(Images with keypoint coordinates)
++++++

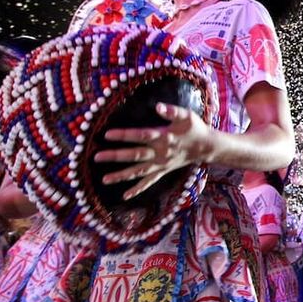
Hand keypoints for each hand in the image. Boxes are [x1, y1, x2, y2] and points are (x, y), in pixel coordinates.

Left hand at [94, 102, 211, 199]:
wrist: (206, 147)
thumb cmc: (194, 129)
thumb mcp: (187, 116)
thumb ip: (172, 110)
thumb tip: (157, 106)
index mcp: (164, 137)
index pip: (141, 136)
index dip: (124, 135)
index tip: (107, 135)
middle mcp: (160, 153)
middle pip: (135, 155)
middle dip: (115, 156)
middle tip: (97, 157)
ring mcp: (161, 164)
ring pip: (138, 171)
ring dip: (121, 176)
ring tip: (104, 179)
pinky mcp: (163, 171)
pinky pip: (149, 182)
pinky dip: (137, 189)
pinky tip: (125, 195)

++++++

● **Task item**
Retype exactly, and only, the lines above from the one where "Left hand at" occurs up to and including the one where "ring pip: (138, 171)" occurs.

● **Response**
Left hand at [94, 102, 211, 199]:
wrist: (206, 147)
thumb cmc: (194, 129)
thumb mcp: (187, 116)
thumb ip: (172, 110)
thumb tip: (157, 106)
index mcp: (164, 137)
index pip: (141, 136)
index dip: (124, 135)
index tip: (107, 135)
middle mcp: (160, 153)
middle pip: (135, 155)
middle dip: (115, 156)
middle tip: (97, 157)
ring mcp: (161, 164)
ring pip: (138, 171)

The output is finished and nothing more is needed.